Following the analysis below, we find that transverse relaxation rates, R₂, must be enhanced in membranes near critical points as a result of modulations of chain order that occur with correlation times between 0.1 μs and 10 μs. Spin relaxation arises from modification of quadrupolar interactions (²H NMR) or dipolar interactions (¹H NMR) by lipid dynamics that are described by spectral density functions J(2ω), J(ω), and J(0), where ω = 2πν, and ν is the NMR resonance frequency. Longitudinal relaxation rates, R₁, depend solely on J(2ω) and J(ω). These spectral densities arise from fast motions with correlation times from picoseconds to nanoseconds, such as isomerization of lipid hydrocarbon chains. Transverse relaxation rates, R₂, depend on J(2ω), J(ω), and also J(0) (30). Contributions to relaxation from J(0) grow steadily with increasing correlation time. Significant contributions appear at ≈0.1 μs and continue to grow until spectra from different molecular conformations and environments convert from the rapid exchange limit to signal superposition, which occurs at ≈10 μs for ²H NMR and ≈100 μs for ¹H NMR. The data in Fig. 4 indicate that transverse relaxation rates (R₂) display an anomaly near the critical point, but longitudinal relaxation rates (R₁) do not. Changes in J(2ω) or J(ω) would impact both R₁ and R₂; therefore, only those motions that affect J(0) are responsible for observed increases in R₂ near critical points. We conclude that motions that alter lipid order with correlation times from 0.1 to 10 μs are greatly enhanced in the vicinity of critical points.

• INFORMATION PROVIDED:
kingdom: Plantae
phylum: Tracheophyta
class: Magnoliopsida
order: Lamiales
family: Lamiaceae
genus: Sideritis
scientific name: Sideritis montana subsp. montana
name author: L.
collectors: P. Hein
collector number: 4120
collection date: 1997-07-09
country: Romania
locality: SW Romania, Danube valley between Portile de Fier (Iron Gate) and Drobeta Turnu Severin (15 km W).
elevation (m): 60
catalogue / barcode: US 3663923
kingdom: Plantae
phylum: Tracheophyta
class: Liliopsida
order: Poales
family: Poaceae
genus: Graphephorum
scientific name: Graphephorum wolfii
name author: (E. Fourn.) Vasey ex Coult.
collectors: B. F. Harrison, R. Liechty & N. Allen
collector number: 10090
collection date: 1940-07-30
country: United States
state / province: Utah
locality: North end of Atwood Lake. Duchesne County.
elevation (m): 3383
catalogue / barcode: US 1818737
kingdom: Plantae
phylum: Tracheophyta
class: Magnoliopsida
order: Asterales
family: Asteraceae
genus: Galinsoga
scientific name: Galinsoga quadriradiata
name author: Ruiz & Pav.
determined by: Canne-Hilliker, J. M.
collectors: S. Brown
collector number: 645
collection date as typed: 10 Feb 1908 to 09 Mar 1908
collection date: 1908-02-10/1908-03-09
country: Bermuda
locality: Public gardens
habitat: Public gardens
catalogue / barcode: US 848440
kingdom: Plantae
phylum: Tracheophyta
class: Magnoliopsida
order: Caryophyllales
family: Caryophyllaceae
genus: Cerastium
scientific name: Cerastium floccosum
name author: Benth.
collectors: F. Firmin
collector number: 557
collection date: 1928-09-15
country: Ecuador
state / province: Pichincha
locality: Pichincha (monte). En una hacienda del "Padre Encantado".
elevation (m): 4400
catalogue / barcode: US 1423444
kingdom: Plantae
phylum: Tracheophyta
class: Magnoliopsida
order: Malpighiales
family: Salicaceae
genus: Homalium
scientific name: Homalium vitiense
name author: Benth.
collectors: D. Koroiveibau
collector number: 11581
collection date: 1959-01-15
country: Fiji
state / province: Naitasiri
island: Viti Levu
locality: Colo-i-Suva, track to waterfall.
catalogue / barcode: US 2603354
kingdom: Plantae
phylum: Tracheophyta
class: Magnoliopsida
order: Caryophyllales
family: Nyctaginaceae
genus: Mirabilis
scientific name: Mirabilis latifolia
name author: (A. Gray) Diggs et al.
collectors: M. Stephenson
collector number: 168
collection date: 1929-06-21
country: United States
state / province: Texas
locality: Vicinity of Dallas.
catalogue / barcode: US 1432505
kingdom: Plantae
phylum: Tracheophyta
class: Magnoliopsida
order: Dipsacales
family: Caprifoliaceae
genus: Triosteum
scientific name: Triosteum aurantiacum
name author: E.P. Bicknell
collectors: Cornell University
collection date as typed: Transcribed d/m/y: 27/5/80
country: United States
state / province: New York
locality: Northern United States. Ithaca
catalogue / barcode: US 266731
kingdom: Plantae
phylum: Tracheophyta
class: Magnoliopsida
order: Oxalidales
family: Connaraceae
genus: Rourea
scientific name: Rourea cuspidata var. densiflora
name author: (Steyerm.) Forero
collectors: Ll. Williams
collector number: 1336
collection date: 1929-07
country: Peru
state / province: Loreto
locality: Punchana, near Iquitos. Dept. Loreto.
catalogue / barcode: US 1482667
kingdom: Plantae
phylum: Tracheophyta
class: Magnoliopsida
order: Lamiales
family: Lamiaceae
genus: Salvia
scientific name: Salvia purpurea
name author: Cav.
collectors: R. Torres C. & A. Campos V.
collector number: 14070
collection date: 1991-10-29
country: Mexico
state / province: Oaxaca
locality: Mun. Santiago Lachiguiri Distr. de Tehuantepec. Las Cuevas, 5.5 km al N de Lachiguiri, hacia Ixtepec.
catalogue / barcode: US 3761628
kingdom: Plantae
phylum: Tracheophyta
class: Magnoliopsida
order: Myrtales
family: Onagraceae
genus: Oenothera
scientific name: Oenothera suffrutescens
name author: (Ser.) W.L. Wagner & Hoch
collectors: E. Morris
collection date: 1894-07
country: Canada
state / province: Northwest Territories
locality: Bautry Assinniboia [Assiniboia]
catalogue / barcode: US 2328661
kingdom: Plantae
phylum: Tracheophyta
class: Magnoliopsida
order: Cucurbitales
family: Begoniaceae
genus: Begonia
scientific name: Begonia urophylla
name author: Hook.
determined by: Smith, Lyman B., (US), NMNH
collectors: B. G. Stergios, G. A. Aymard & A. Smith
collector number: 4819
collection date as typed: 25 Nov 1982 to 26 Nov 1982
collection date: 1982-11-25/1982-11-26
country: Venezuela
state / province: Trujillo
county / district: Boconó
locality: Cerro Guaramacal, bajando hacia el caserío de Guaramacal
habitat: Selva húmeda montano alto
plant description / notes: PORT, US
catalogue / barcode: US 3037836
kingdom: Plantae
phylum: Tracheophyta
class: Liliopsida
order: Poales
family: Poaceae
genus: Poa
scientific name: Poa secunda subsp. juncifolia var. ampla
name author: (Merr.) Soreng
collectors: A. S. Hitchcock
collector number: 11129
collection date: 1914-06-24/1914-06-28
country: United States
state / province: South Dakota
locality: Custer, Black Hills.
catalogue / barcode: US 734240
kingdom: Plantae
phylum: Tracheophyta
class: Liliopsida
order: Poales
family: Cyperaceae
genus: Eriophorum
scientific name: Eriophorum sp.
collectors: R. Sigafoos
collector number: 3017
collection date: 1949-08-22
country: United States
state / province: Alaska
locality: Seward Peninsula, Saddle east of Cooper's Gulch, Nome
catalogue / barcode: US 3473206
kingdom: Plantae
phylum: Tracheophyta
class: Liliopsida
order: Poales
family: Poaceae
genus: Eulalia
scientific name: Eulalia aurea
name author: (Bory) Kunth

• WHAT IS REQUIRED: In the NMR relaxation passage, at about what correlation time does the conversion from the rapid exchange limit to signal superposition occur for ¹H NMR? The items come from a source separate from the NMR relaxation passage.

• SOLUTION: At about 100 μs.